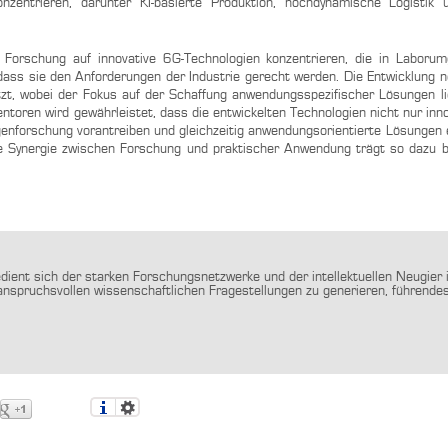
entrieren, darunter KI-basierte Produktion, hochdynamische Logistik u
e Forschung auf innovative 6G-Technologien konzentrieren, die in Labor
, dass sie den Anforderungen der Industrie gerecht werden. Die Entwicklung 
zt, wobei der Fokus auf der Schaffung anwendungsspezifischer Lösungen li
oren wird gewährleistet, dass die entwickelten Technologien nicht nur inno
genforschung vorantreiben und gleichzeitig anwendungsorientierte Lösungen e
e Synergie zwischen Forschung und praktischer Anwendung trägt so dazu bei
ent sich der starken Forschungsnetzwerke und der intellektuellen Neugier 
nspruchsvollen wissenschaftlichen Fragestellungen zu generieren, führend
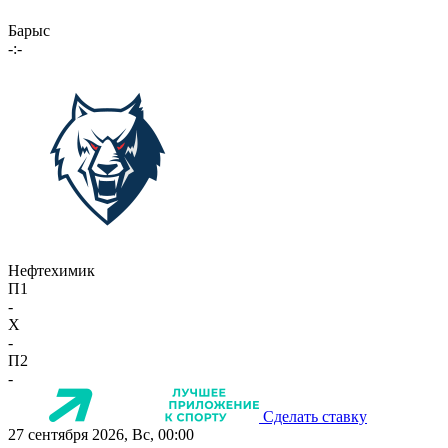
Барыс
-:-
Нефтехимик
П1
-
X
-
П2
-
Сделать ставку
27 сентября 2026, Вс, 00:00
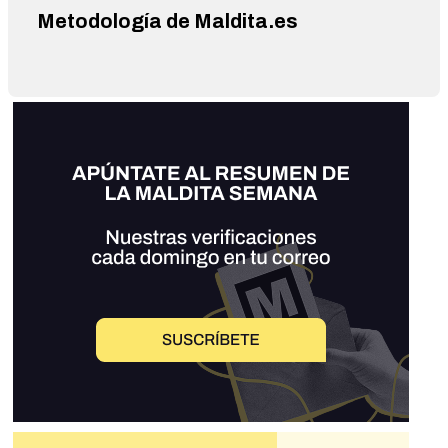
Metodología de Maldita.es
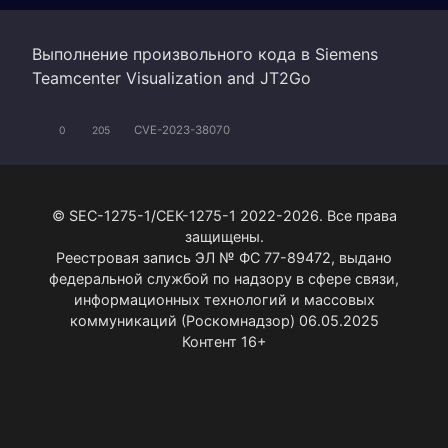
Выполнение произвольного кода в Siemens
Teamcenter Visualization and JT2Go
CVE-2023-38070
0
205
© SEC-1275-1/СЕК-1275-1 2022-2026. Все права
защищены.
Реестровая запись ЭЛ № ФС 77-89472, выдано
федеральной службой по надзору в сфере связи,
информационных технологий и массовых
коммуникаций (Роскомнадзор) 06.05.2025
Контент 16+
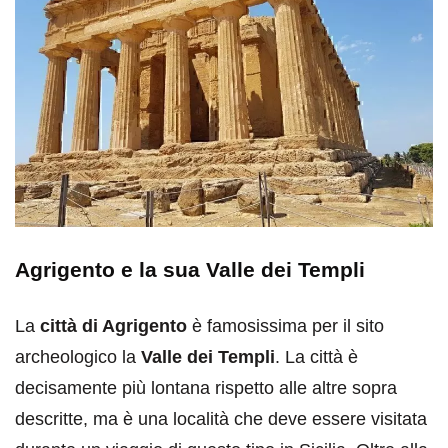
Agrigento e la sua Valle dei Templi
La
città di Agrigento
è famosissima per il sito
archeologico la
Valle dei Templi
. La città è
decisamente più lontana rispetto alle altre sopra
descritte, ma è una località che deve essere visitata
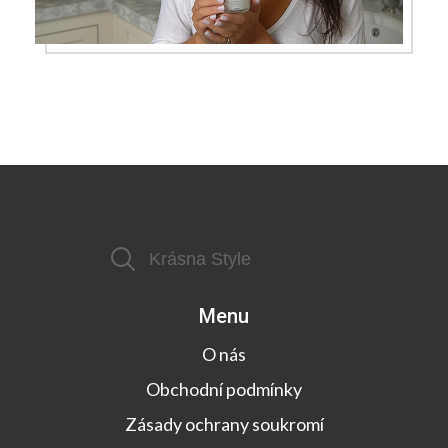
Menu
O nás
Obchodní podmínky
Zásady ochrany soukromí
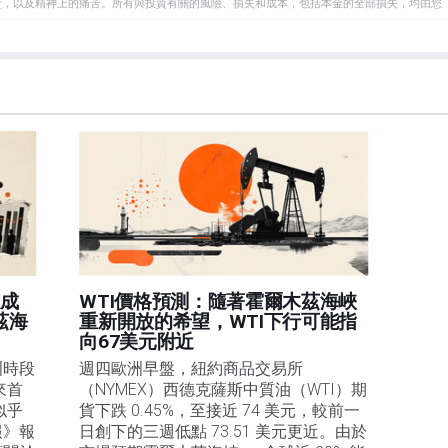
資，以及精神上的痛苦。所有與投資有關的風險、損失和成本，包括本金的全部損失，均由您
et或其廣告商的官方政策或立場。作者不對本頁連結的資訊負責。
在本文中提到的任何股票中都沒有頭寸，也沒有與文中提到的任何公司有業務關係。除了
訊的準確性、完整性或適用性不作任何陳述。FXStreet和作者將不承擔任何錯誤，遺漏或任何損
遺漏除外。本文作者和FXStreet並非註冊投資顧問，本文內容無意提供任何投資建議。
據成
WTI價格預測：隨著霍爾木茲海峽
茲海
重新開放的希望，WTI下行可能指
向67美元附近
洲時段
週四歐洲早盤，紐約商品交易所
來首
（NYMEX）西德克薩斯中質油（WTI）期
似乎
貨下跌 0.45%，至接近 74 美元，較前一
報》報
日創下的三週低點 73.51 美元更近。由於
----------
PROBLEM STATEMENT.
Give back the records above exactly, with no pictures.

RESULT FOR THIS TASK.
entrieren, darunter KI-basierte Produktion, hochdynamische Logistik u
e Forschung auf innovative 6G-Technologien konzentrieren, die in Labor
, dass sie den Anforderungen der Industrie gerecht werden. Die Entwicklung 
zt, wobei der Fokus auf der Schaffung anwendungsspezifischer Lösungen li
oren wird gewährleistet, dass die entwickelten Technologien nicht nur inno
genforschung vorantreiben und gleichzeitig anwendungsorientierte Lösungen e
e Synergie zwischen Forschung und praktischer Anwendung trägt so dazu bei
ent sich der starken Forschungsnetzwerke und der intellektuellen Neugier 
nspruchsvollen wissenschaftlichen Fragestellungen zu generieren, führend
Барыс
-:-
Нефтехимик
П1
-
X
-
П2
-
Сделать ставку
27 сентября 2026, Вс, 00:00
Metodología de Maldita.es
Выполнение произвольного кода в Siemens
Teamcenter Visualization and JT2Go
CVE-2023-38070
0
205
© SEC-1275-1/СЕК-1275-1 2022-2026. Все права
защищены.
Реестровая запись ЭЛ № ФС 77-89472, выдано
федеральной службой по надзору в сфере связи,
информационных технологий и массовых
коммуникаций (Роскомнадзор) 06.05.2025
Контент 16+
Agrigento e la sua Valle dei Templi
La
città di Agrigento
è famosissima per il sito
archeologico la
Valle dei Templi
. La città è
decisamente più lontana rispetto alle altre sopra
descritte, ma è una località che deve essere visitata
Menu
O nás
Obchodní podmínky
Zásady ochrany soukromí
資，以及精神上的痛苦。所有與投資有關的風險、損失和成本，包括本金的全部損失，均由您
et或其廣告商的官方政策或立場。作者不對本頁連結的資訊負責。
在本文中提到的任何股票中都沒有頭寸，也沒有與文中提到的任何公司有業務關係。除了
訊的準確性、完整性或適用性不作任何陳述。FXStreet和作者將不承擔任何錯誤，遺漏或任何損
遺漏除外。本文作者和FXStreet並非註冊投資顧問，本文內容無意提供任何投資建議。
據成
WTI價格預測：隨著霍爾木茲海峽
茲海
重新開放的希望，WTI下行可能指
向67美元附近
洲時段
週四歐洲早盤，紐約商品交易所
來首
（NYMEX）西德克薩斯中質油（WTI）期
似乎
貨下跌 0.45%，至接近 74 美元，較前一
報》報
日創下的三週低點 73.51 美元更近。由於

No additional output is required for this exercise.